| WHAT THIS TASK INVOLVES |
Go through the records below and copy out every line holding "hatch".

[Stored items]
[Start of Attachment]

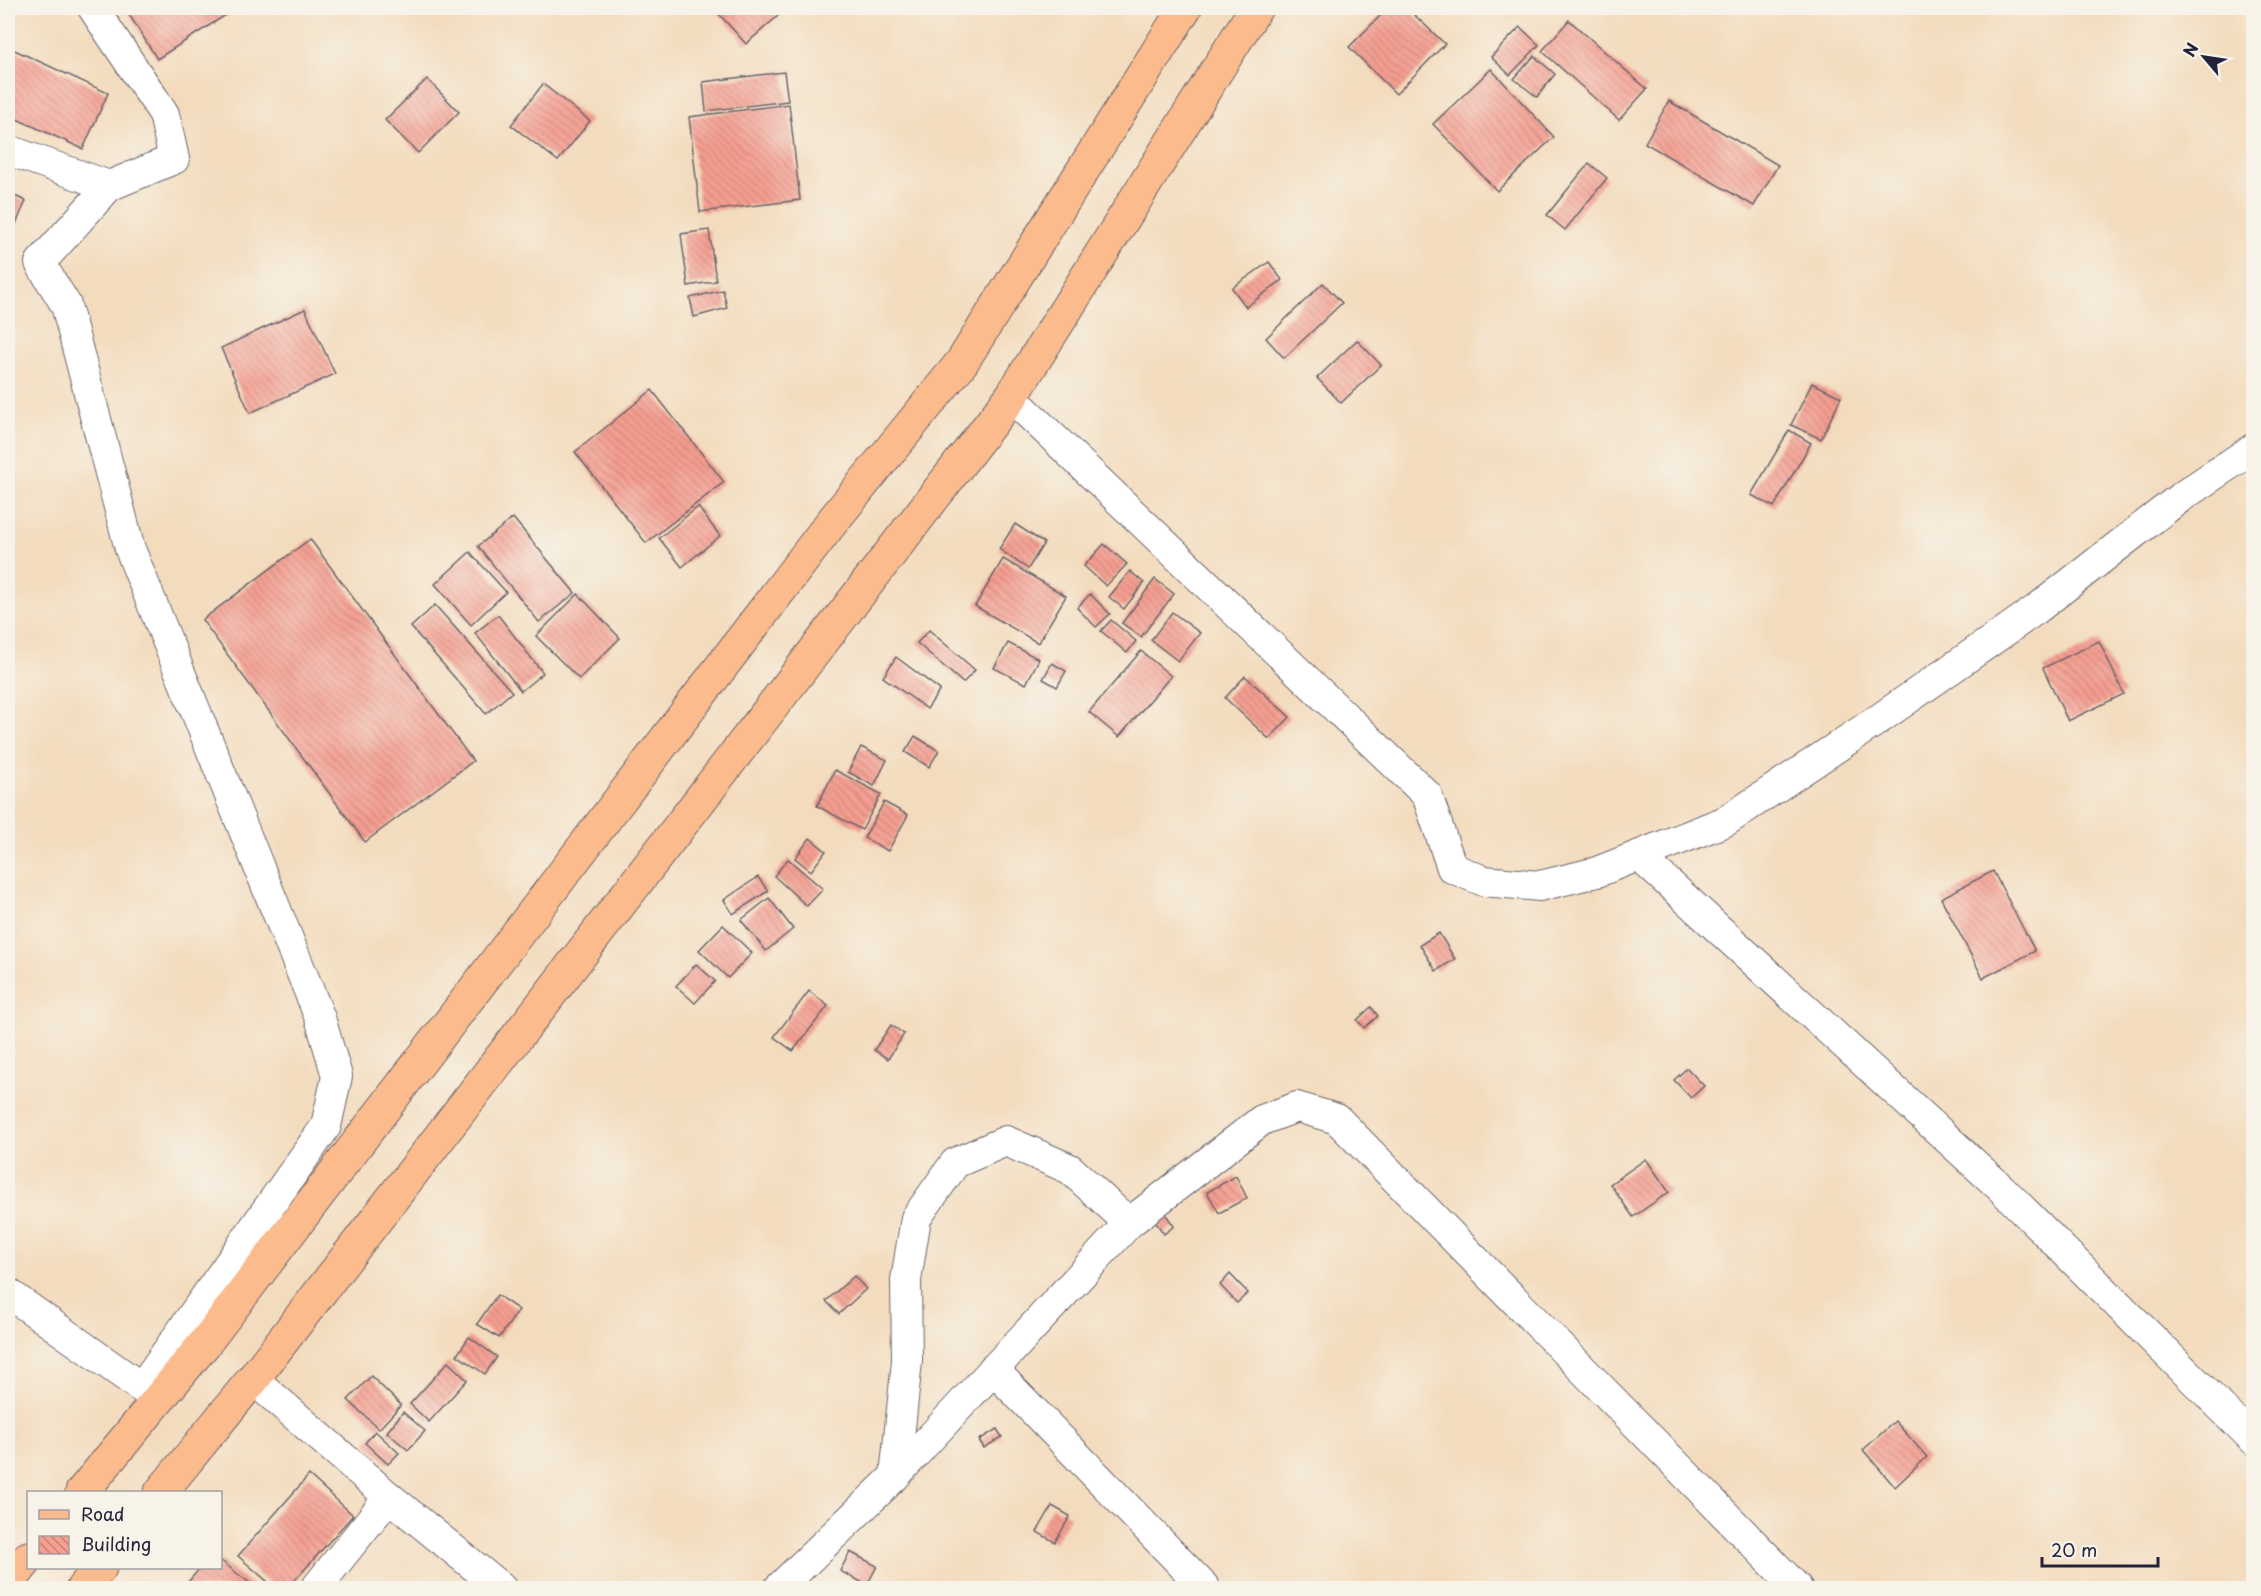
<svg xmlns="http://www.w3.org/2000/svg" width="2261" height="1596" font-family="'Playpen Sans',sans-serif">
	<style>
		.building { fill: url(#building-back-hatch) }
		.lines { fill: none; stroke-linecap: round; stroke-linejoin: round }
		.minor-casing { stroke: #6b6369; stroke-width: 32 }
		.primary-casing { stroke: #6b6369; stroke-width: 35 }
		.minor { stroke: #fff; stroke-width: 30 }
		.primary { stroke: #fbbb8d; stroke-width: 33 }
	</style>
	<defs>
		<pattern id="building-back-hatch" width="6" height="6" patternUnits="userSpaceOnUse" patternTransform="scale(1.5)"><rect width="6" height="6" fill="#f69f91"/><path d="M-1 5l2 2M0 0l6 6M5-1l2 2" fill="none" stroke="#c78178"/></pattern>
	</defs>
	<rect width="100%" height="100%" fill="#f7f3e8"/>
	<filter id="ink" filterUnits="userSpaceOnUse"><feTurbulence type="fractalNoise" baseFrequency=".0167" numOctaves="2"/><feDisplacementMap in="SourceGraphic" scale="12" xChannelSelector="R" yChannelSelector="G"/><feConvolveMatrix kernelMatrix="1 2 1 2 8 2 1 2 1" color-interpolation-filters="sRGB"/></filter>
	<filter id="wash" filterUnits="userSpaceOnUse"><feTurbulence type="fractalNoise" baseFrequency=".008" numOctaves="4" result="noise"/><feDisplacementMap in="SourceGraphic" scale="24" xChannelSelector="R" yChannelSelector="G"/><feGaussianBlur stdDeviation="1.35" result="paint"/><feColorMatrix in="noise" values="0 0 0 0 0 0 0 0 0 0 0 0 0 0 0 0 0 1.4 0 .05"/><feComposite in="paint" operator="in"/></filter>
	<g filter="url(#wash)">
		<rect width="100%" height="100%" fill="#f3dcbe"/>
		<g id="blocks">
			<g class="building">
				<polygon points="125,8 230,8 232,11 157,59"/>
				<polygon points="726,8 787,8 746,44 719,14"/>
				<polygon points="1388,8 1407,8 1445,44 1396,94 1349,47"/>
				<polygon points="1569,20 1647,89 1619,120 1542,51"/>
				<polygon points="1520,27 1539,45 1510,75 1491,57"/>
				<polygon points="8,47 108,93 83,149 8,115"/>
				<polygon points="1534,56 1555,74 1537,97 1514,79"/>
				<polygon points="1491,69 1554,137 1497,191 1433,124"/>
				<polygon points="784,72 788,101 706,111 703,82"/>
				<polygon points="427,79 459,112 418,153 385,120"/>
				<polygon points="543,84 590,121 558,161 511,125"/>
				<polygon points="1669,101 1778,165 1754,206 1645,143"/>
				<polygon points="789,104 800,200 700,212 689,117"/>
				<polygon points="1589,163 1607,178 1565,230 1547,215"/>
				<polygon points="8,193 26,201 8,242"/>
				<polygon points="709,230 716,281 688,286 681,234"/>
				<polygon points="1269,262 1282,280 1246,307 1232,288"/>
				<polygon points="1323,283 1342,303 1284,358 1266,338"/>
				<polygon points="723,290 727,308 694,317 690,298"/>
				<polygon points="305,309 335,374 250,413 221,348"/>
				<polygon points="1357,340 1381,365 1341,403 1317,378"/>
				<polygon points="1812,383 1841,397 1821,439 1791,425"/>
				<polygon points="652,390 724,482 646,543 575,452"/>
				<polygon points="1789,430 1811,443 1774,507 1751,495"/>
				<polygon points="698,507 720,536 682,567 659,538"/>
				<polygon points="513,518 575,593 539,622 478,546"/>
				<polygon points="1015,524 1044,543 1028,569 999,549"/>
				<polygon points="310,539 473,761 365,842 202,620"/>
				<polygon points="1104,544 1127,564 1106,586 1084,566"/>
				<polygon points="470,552 506,592 471,625 435,584"/>
				<polygon points="1003,559 1066,596 1038,643 975,606"/>
				<polygon points="1130,571 1144,583 1124,609 1109,597"/>
				<polygon points="1155,579 1174,594 1141,637 1122,623"/>
				<polygon points="578,594 620,638 579,679 536,636"/>
				<polygon points="1090,594 1110,614 1096,627 1077,608"/>
				<polygon points="435,605 512,692 486,714 411,627"/>
				<polygon points="1172,612 1200,633 1178,661 1151,640"/>
				<polygon points="498,615 543,673 521,691 475,633"/>
				<polygon points="1111,620 1136,641 1127,653 1101,631"/>
				<polygon points="929,630 975,670 963,683 917,643"/>
				<polygon points="2099,641 2124,694 2068,721 2043,668"/>
				<polygon points="1008,643 1039,659 1026,684 994,668"/>
				<polygon points="1141,651 1171,676 1119,737 1089,712"/>
				<polygon points="896,657 940,690 927,709 883,677"/>
				<polygon points="1052,663 1066,671 1057,687 1043,679"/>
				<polygon points="1245,676 1290,717 1269,739 1225,698"/>
				<polygon points="915,736 939,751 929,767 905,752"/>
				<polygon points="861,747 887,760 874,786 848,772"/>
				<polygon points="835,770 881,794 862,830 817,806"/>
				<polygon points="884,802 908,815 888,851 864,838"/>
				<polygon points="810,838 826,851 811,871 795,858"/>
				<polygon points="788,859 823,889 807,906 774,876"/>
				<polygon points="1993,871 2035,951 1983,978 1941,898"/>
				<polygon points="758,877 768,891 733,914 724,900"/>
				<polygon points="769,898 793,929 766,951 741,920"/>
				<polygon points="723,925 752,953 728,978 699,950"/>
				<polygon points="1439,933 1455,959 1436,971 1420,945"/>
				<polygon points="696,964 715,981 695,1003 676,986"/>
				<polygon points="809,991 828,1006 793,1051 774,1037"/>
				<polygon points="1371,1007 1378,1016 1364,1028 1357,1020"/>
				<polygon points="891,1025 904,1034 888,1059 874,1050"/>
				<polygon points="1687,1068 1704,1086 1691,1098 1674,1080"/>
				<polygon points="1646,1159 1669,1192 1633,1217 1610,1184"/>
				<polygon points="1236,1176 1247,1198 1219,1213 1207,1192"/>
				<polygon points="1162,1209 1174,1226 1164,1234 1152,1217"/>
				<polygon points="1230,1274 1248,1293 1237,1303 1220,1285"/>
				<polygon points="854,1276 866,1289 839,1314 826,1301"/>
				<polygon points="497,1295 519,1310 499,1338 477,1324"/>
				<polygon points="469,1337 497,1357 485,1374 457,1355"/>
				<polygon points="448,1362 467,1380 429,1422 410,1404"/>
				<polygon points="371,1376 401,1405 379,1429 348,1400"/>
				<polygon points="403,1412 425,1431 408,1450 387,1432"/>
				<polygon points="1895,1421 1927,1457 1895,1487 1863,1450"/>
				<polygon points="997,1429 1002,1437 984,1448 979,1440"/>
				<polygon points="375,1431 399,1453 388,1464 365,1443"/>
				<polygon points="309,1475 353,1515 288,1588 275,1588 238,1556"/>
				<polygon points="1052,1506 1070,1516 1055,1542 1037,1532"/>
				<polygon points="850,1552 877,1566 867,1585 840,1571"/>
				<polygon points="220,1560 256,1588 183,1588 200,1568 220,1568"/>
			</g>
		</g>
	</g>
	<g filter="url(#ink)">
		<use href="#blocks" fill-opacity="0" stroke="#6b6369" stroke-width="1.5"/>
		<g class="lines">
			<g class="minor-casing">
				<g id="minor">
					<polyline points="93,8 164,114 174,159 109,186 40,263 66,305 130,549 320,1018 337,1076 326,1126 142,1387"/>
					<polyline points="8,150 109,186"/>
					<polyline points="1011,397 1427,795 1452,868 1484,881 1540,886 1597,872 1726,821 1882,717 2038,608 2181,497 2254,448"/>
					<polyline points="1639,856 2002,1189 2254,1440"/>
					<polyline points="8,1293 156,1398"/>
					<polyline points="993,1369 1205,1588"/>
					<polyline points="253,1379 389,1497 501,1588"/>
					<polyline points="895,1476 907,1361 906,1280 916,1218 955,1163 1006,1141 1070,1169 1129,1223"/>
					<polyline points="316,1588 389,1497"/>
					<polyline points="779,1588 895,1476 1129,1223 1262,1120 1297,1107 1337,1119 1797,1588"/>
				</g>
			</g>
			<g class="primary-casing">
				<g id="primary">
					<polyline points="82,1492 205,1343 831,523 962,362 1185,8"/>
					<polyline points="161,1492 253,1379 1011,397 1256,8"/>
					<polyline points="8,1583 28,1558"/>
					<polyline points="83,1588 100,1568"/>
				</g>
			</g>
			<use href="#minor" class="minor"/>
			<use href="#primary" class="primary"/>
		</g>
	</g>
	<rect width="2261" height="1596" fill="none" stroke="#f7f3e8" stroke-width="30"/>
	<rect x="27" y="1491" width="195" height="78" fill="#f7f3e8" stroke="#a29fa3" stroke-width="1.5"/>
	<rect x="39" y="1510" width="30" height="9" fill="#fbbb8d" stroke="#a29fa3" stroke-width="1.5"/>
	<text x="81" y="1521" font-size="18" fill="#22223b">Road</text>
	<rect x="39" y="1536" width="30" height="18" fill="url(#building-back-hatch)" stroke="#a29fa3" stroke-width="1.5"/>
	<text x="81" y="1551" font-size="18" fill="#22223b">Building</text>
	<g transform="translate(2204 57) rotate(299)" stroke="#f7f3e8" stroke-width="4.5" paint-order="stroke">
	<path d="M0-4.5L10 22L0 15L-10 22Z" fill="#22223b"/>
	<text y="-9" font-size="16" font-weight="bold" text-anchor="middle" fill="#22223b">N</text>
	</g>
	<path d="M2042 1557v9h116v-9" fill="none" stroke="#22223b" stroke-width="3"/>
	<text x="2051" y="1557" font-size="18" fill="#22223b" stroke="#f7f3e8" stroke-width="4.5" paint-order="stroke">20 m</text>
</svg>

[End of Attachment]

| EXERCISE SOLUTION |
		.building { fill: url(#building-back-hatch) }
		<pattern id="building-back-hatch" width="6" height="6" patternUnits="userSpaceOnUse" patternTransform="scale(1.5)"><rect width="6" height="6" fill="#f69f91"/><path d="M-1 5l2 2M0 0l6 6M5-1l2 2" fill="none" stroke="#c78178"/></pattern>
	<rect x="39" y="1536" width="30" height="18" fill="url(#building-back-hatch)" stroke="#a29fa3" stroke-width="1.5"/>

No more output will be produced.